- Venue: Club Atlético de San Isidro
- Dates: 13–15 October
- No. of events: 2 (1 boys, 1 girls)

= Rugby sevens at the 2018 Summer Youth Olympics =

The rugby sevens tournament at the 2018 Summer Youth Olympics was held from 13 to 15 October in Buenos Aires, Argentina.

12 rugby sevens teams, total 144 athletes, participated in the tournament. The rugby sevens competition took place at Club Atlético de San Isidro in San Isidro.

==Qualification==
Each National Olympic Committee (NOC) is limited to participation in 1 team sports (Futsal, Beach handball, Field Hockey, and Rugby Sevens) per each gender with the exception of the host country who can enter one team per sport. Also at rugby sevens each NOC can enter a maximum of 1 team of 12 athletes per both genders. To be eligible to participate in the Youth Olympics, athletes must have been born between 1 January 2000 and 31 December 2001.

As hosts, Argentina has the right to directly qualify 1 team per both genders on account of Sudamérica Rugby quota. The best ranked NOC in each of the 5 Continental Qualification Tournaments will obtain quota place.

- 1 quota for boys' event given to host country, the member of Sudamérica Rugby.
- 1 quota for girls' event given to Sudamérica Rugby.
- 1 quota per each gender are given to Rugby Africa, Asia Rugby, Rugby Europe, Rugby Americas North, Oceania Rugby

===Boys' qualification===

| Mean of qualification | Date | Host | Vacancies | Qualified |
|---|---|---|---|---|
| Host nation | — | — | 1 | Argentina |
| 2017 Asia Rugby U17 Sevens | 9–10 September 2017 | TPE Tainan | 1 | Japan |
| North American Qualifier | 2–4 March 2018 | USA Las Vegas | 1 | United States^{A} |
| Oceanian Qualifier | 21–22 April 2018 | AUS Sydney | 1 | Samoa^{A} |
| 2018 U18 European Sevens Championship | 5–6 May 2018 | LTU Šiauliai | 1 | France |
| 2018 African Youth Games | 19–21 July 2018 | ALG Algiers | 1 | South Africa |
| South American Qualifier | — | — | 0 | — |
| Total |  |  | 6 |  |

 Canada and Australia won their respective tournaments, but through team sports quotas are sending their boys' field hockey teams instead. As such, the United States and Samoa qualify in their place as respective runners-up.

────────────────────────────────────────

- Jobs:
a - In the rugby sevens article, at which venue did the competition take place?
b - List every team that the rugby sevens article names as qualified for the boys' event.
c - Copy out the stretch of the rugby sevens article from "The rugby sevens tournament" through "in San Isidro.".

────────────────────────────────────────

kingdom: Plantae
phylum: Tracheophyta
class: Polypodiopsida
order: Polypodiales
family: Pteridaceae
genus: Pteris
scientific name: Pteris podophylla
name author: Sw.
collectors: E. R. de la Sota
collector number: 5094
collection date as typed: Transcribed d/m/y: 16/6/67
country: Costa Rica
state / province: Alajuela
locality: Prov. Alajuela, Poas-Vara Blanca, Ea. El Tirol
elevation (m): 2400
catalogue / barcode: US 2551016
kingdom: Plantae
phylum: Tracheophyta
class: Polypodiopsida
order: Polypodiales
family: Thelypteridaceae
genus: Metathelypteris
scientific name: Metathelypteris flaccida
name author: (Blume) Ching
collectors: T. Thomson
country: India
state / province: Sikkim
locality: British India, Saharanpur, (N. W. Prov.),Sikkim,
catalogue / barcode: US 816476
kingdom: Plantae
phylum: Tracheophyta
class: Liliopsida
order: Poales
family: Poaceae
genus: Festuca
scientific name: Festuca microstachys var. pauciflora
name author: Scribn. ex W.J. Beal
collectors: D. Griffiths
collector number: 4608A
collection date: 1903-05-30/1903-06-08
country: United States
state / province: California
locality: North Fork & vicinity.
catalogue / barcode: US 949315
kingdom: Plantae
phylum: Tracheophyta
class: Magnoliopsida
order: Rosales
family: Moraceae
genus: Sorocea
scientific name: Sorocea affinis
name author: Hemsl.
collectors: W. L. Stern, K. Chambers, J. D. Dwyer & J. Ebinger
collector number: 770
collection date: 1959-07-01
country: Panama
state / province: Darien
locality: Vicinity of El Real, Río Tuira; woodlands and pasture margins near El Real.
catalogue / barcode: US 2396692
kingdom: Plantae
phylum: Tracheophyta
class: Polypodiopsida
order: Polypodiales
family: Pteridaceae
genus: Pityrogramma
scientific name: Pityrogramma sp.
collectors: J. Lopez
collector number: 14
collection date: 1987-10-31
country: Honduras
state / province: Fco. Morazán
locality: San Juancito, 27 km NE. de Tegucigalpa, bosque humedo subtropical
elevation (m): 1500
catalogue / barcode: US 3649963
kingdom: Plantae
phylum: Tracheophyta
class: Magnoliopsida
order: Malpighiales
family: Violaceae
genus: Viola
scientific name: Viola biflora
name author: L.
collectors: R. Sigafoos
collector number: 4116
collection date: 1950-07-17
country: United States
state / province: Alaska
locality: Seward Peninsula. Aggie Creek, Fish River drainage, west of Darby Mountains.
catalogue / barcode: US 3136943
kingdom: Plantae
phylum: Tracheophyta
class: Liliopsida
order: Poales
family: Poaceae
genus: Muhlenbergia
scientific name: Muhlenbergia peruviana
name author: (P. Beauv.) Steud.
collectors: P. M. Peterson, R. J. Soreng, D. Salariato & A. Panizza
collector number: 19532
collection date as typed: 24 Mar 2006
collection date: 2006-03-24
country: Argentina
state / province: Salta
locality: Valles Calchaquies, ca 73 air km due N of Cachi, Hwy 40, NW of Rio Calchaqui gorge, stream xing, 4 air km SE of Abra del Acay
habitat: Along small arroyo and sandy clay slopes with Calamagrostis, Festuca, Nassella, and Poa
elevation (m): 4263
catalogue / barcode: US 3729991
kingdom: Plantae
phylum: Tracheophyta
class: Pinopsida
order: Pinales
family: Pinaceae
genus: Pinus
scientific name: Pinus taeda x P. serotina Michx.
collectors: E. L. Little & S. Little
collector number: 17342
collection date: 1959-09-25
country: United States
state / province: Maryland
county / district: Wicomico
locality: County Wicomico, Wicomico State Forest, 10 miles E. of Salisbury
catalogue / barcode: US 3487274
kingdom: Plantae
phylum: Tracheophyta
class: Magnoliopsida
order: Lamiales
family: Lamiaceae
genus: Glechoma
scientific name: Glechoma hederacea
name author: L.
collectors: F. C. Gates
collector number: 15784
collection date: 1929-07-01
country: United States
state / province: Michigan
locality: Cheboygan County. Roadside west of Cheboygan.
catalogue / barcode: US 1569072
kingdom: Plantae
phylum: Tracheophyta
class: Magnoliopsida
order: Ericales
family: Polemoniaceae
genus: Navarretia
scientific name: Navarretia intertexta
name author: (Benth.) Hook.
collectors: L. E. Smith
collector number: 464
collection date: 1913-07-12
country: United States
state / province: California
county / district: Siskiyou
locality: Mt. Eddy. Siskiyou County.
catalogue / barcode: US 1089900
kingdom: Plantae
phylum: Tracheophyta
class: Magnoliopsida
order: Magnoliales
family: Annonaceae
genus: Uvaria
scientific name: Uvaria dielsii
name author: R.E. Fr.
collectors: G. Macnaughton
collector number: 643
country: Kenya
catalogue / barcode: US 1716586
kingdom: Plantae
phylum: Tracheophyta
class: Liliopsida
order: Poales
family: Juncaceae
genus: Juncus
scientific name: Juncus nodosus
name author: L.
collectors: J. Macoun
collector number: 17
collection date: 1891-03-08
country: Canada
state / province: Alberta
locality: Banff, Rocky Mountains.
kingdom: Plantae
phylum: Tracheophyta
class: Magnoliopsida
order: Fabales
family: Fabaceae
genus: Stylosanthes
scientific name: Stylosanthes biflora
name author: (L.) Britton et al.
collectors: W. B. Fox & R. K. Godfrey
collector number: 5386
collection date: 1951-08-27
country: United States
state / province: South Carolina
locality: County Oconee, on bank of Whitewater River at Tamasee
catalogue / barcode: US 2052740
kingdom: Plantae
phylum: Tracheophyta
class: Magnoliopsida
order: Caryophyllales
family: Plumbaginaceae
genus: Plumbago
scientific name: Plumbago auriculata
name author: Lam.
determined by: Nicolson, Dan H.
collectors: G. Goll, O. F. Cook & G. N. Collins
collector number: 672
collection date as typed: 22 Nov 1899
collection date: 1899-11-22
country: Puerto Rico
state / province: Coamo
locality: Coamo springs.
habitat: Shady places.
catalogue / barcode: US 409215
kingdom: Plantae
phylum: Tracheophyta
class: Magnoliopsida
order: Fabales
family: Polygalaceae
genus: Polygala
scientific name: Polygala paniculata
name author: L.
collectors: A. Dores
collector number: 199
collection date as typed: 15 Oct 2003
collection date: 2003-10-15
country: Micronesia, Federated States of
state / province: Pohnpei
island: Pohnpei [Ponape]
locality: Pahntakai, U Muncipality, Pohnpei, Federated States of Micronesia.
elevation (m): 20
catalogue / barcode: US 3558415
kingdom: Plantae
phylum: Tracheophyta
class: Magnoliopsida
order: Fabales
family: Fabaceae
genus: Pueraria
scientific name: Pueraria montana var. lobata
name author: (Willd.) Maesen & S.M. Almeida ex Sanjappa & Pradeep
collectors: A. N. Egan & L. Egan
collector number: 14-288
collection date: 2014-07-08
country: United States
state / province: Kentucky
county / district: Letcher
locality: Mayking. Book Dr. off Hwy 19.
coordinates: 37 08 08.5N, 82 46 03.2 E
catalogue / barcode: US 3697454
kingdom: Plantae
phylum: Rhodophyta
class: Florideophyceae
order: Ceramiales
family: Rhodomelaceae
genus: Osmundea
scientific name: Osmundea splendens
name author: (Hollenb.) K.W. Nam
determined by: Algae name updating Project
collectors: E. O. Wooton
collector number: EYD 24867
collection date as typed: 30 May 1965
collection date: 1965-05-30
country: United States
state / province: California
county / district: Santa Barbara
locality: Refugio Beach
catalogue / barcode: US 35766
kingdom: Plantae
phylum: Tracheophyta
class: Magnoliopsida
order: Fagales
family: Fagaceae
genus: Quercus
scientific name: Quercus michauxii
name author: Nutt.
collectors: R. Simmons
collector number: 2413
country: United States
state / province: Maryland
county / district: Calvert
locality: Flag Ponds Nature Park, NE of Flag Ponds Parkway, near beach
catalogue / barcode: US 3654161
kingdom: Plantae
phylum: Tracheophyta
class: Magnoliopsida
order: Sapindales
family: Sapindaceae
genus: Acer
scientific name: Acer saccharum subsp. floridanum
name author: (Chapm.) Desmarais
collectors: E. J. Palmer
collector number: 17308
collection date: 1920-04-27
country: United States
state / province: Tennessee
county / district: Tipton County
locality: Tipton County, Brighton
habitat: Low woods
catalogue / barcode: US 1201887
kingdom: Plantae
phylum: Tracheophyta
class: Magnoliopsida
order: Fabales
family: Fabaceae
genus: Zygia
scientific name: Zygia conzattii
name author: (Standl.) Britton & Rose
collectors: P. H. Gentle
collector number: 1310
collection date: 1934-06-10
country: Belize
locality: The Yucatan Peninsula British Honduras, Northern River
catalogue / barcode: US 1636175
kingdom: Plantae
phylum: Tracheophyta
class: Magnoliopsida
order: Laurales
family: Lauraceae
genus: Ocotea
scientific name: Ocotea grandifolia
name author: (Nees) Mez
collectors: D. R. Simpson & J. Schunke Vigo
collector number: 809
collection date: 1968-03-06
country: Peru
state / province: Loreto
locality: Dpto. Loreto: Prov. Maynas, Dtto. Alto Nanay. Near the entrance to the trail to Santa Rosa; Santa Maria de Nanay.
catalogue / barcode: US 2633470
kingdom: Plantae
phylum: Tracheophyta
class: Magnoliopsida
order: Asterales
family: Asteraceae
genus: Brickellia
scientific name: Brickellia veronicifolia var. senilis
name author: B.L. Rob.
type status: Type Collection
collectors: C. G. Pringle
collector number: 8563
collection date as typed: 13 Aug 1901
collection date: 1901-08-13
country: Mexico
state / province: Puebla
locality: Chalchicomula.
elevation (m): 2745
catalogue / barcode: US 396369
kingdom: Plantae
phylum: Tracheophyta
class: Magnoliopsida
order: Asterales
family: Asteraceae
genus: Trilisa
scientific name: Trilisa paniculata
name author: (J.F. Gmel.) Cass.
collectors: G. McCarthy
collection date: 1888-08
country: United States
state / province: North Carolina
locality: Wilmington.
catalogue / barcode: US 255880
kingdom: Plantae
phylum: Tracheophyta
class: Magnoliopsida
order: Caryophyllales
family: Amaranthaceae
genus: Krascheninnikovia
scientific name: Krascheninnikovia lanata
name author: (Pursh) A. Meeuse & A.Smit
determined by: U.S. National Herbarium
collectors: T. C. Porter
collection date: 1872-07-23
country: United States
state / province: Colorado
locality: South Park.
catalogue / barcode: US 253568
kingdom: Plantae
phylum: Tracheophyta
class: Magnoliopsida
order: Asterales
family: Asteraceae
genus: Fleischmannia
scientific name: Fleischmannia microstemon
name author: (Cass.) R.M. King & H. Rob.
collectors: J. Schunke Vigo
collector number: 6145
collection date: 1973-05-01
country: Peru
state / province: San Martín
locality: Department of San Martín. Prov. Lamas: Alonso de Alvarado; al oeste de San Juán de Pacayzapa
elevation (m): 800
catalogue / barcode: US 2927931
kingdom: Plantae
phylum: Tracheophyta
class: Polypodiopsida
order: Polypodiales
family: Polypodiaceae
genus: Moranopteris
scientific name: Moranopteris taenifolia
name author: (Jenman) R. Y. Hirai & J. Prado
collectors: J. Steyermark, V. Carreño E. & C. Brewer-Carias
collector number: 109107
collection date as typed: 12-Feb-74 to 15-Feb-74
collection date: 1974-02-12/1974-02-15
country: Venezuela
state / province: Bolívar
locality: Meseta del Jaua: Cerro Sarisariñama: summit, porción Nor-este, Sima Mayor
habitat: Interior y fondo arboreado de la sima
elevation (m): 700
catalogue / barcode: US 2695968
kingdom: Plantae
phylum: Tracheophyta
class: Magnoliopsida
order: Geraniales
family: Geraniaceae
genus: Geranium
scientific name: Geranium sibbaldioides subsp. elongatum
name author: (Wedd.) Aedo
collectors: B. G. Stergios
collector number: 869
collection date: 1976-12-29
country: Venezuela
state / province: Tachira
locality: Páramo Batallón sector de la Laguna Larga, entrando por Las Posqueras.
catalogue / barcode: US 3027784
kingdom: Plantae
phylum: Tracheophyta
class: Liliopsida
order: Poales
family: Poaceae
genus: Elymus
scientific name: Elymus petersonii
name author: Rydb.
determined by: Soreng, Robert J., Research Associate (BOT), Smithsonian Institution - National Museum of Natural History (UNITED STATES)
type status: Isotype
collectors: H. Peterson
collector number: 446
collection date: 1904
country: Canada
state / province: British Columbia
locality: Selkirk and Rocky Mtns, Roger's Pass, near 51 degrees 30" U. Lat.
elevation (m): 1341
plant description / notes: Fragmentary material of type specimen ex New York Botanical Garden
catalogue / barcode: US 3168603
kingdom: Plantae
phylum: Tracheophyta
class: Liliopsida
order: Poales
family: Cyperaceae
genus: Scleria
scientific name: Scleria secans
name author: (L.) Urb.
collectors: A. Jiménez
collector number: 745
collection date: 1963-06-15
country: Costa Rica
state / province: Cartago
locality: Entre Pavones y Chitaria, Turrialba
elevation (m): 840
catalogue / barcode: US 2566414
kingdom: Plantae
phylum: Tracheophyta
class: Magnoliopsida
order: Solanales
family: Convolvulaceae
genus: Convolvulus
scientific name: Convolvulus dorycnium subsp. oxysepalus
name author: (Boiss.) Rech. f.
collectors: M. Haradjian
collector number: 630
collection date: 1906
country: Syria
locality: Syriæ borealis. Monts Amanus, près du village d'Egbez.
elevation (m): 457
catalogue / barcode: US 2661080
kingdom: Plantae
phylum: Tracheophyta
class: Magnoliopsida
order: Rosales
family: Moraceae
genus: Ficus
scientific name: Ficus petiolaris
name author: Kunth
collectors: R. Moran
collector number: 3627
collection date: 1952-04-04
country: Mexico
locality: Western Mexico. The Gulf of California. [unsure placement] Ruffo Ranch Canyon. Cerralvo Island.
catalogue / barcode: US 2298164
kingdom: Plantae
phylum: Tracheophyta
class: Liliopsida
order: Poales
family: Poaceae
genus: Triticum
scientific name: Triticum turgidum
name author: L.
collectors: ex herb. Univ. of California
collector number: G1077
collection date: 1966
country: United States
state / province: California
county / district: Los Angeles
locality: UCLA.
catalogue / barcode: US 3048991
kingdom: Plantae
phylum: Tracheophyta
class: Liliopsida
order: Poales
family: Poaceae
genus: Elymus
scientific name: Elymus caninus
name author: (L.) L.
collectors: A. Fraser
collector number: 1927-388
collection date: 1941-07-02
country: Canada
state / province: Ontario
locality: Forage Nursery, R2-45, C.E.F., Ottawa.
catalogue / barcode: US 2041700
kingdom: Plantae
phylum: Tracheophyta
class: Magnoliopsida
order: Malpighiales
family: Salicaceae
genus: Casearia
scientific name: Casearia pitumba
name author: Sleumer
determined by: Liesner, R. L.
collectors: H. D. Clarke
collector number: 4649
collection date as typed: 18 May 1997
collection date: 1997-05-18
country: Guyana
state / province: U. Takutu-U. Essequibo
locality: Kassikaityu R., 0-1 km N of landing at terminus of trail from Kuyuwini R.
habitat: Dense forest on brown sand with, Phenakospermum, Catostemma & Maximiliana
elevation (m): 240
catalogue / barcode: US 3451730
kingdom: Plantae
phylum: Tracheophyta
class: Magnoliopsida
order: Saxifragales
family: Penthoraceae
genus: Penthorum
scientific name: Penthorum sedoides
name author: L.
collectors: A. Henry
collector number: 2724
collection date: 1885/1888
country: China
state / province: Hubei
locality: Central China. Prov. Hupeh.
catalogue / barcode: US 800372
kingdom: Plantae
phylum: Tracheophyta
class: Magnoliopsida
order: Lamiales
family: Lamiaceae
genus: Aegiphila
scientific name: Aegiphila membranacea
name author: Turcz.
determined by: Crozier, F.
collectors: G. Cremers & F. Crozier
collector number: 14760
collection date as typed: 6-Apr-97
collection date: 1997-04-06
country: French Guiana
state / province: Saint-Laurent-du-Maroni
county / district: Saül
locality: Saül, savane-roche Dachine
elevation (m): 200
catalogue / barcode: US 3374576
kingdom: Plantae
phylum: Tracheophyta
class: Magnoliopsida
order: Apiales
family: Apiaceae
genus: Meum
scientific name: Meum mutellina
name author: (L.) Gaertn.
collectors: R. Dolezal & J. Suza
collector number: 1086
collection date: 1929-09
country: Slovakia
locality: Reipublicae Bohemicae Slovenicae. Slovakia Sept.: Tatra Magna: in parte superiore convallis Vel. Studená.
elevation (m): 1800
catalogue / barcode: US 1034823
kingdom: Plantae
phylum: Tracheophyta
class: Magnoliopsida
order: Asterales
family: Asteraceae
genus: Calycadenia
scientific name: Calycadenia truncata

────────────────────────────────────────

- Solved problems:
a - Club Atlético de San Isidro, in San Isidro.

b - Argentina, Japan, United States, Samoa, France, South Africa

c -
The rugby sevens tournament at the 2018 Summer Youth Olympics was held from 13 to 15 October in Buenos Aires, Argentina.

12 rugby sevens teams, total 144 athletes, participated in the tournament. The rugby sevens competition took place at Club Atlético de San Isidro in San Isidro.